— START OF Given text —

I'm for how I acted: Self-shit-talking
I'm for how I acted: Self-shit-talking
Hey everyone.I want to say I am sorry for exploding after today's game. Regardless of thought of rational behind it, I stress that I can not act like that, and felt it was wrong.
I hope you all take this, and are okay with me playing in the future.
I hope you all take this, and are okay with me playing in the future.
- Baseball=Life
- Baseball Deity
- Posts: 1031
- Joined: Sat Jan 29, 2005 11:16 pm
- Location: SF, CA
It's all good, Peter... We've all fucked up once in a while. I'm on the verge of taking steps with the Rules to try to prevent blowout games from happening. Everyone, stay tuned about that. Without the blowout scores, we can avoid this dynamic to begin with.
"Baseball is like church, many attend, few understand"
- Leo Durocher
- Leo Durocher
peter i will never forgive you. have scarred me mentally for life.
and whats worse you were drunk, i cant believe anyone would drink at a baseball.
just kidding sucks that we only got a have game though oh well next week
after all baseball is just 5 days 21 hours and 23 minutes
and whats worse you were drunk, i cant believe anyone would drink at a baseball.
just kidding sucks that we only got a have game though oh well next week
after all baseball is just 5 days 21 hours and 23 minutes
So long, and thanks for all the fish. - Douglas Adams
- Southpaw Slim
- Kenesaw Mountain Landis
- Posts: 610
- Joined: Sun Jan 30, 2005 7:36 pm
- Location: Oakland, CA
- Contact:
Assuming that that was directed at me (I don't know who else it could've been directed at), I don't feel like I have anything to apologize for. I feel like the actions taken against me more than justified my responses, and frankly, if the situation were to repeat itself I would almost certainly react the same way. I don't feel guilty, I don't feel wrong, and I don't feel like misrepresenting myself with a bs pc apology.

— END OF Given text —
— START OF Provided records —

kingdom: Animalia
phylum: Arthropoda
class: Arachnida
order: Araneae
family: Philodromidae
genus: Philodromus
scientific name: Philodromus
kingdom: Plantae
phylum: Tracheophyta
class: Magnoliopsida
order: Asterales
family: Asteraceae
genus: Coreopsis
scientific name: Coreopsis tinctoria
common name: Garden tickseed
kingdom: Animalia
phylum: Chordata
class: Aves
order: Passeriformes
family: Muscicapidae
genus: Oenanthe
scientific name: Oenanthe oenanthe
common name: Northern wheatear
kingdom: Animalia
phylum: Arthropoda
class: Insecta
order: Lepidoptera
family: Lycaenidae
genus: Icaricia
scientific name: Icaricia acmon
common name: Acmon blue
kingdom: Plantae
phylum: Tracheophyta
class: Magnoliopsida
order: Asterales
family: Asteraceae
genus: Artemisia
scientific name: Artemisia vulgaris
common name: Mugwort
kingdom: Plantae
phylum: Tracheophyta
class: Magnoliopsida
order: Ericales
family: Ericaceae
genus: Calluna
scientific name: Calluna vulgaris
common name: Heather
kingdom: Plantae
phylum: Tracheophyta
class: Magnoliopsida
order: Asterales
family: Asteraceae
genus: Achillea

— END OF Provided records —

Aim of the exercise » Reproduce, word for word, the stretch of the forum thread from "- Baseball=Life" through "to begin with.".

Written answer »
- Baseball=Life
- Baseball Deity
- Posts: 1031
- Joined: Sat Jan 29, 2005 11:16 pm
- Location: SF, CA
It's all good, Peter... We've all fucked up once in a while. I'm on the verge of taking steps with the Rules to try to prevent blowout games from happening. Everyone, stay tuned about that. Without the blowout scores, we can avoid this dynamic to begin with.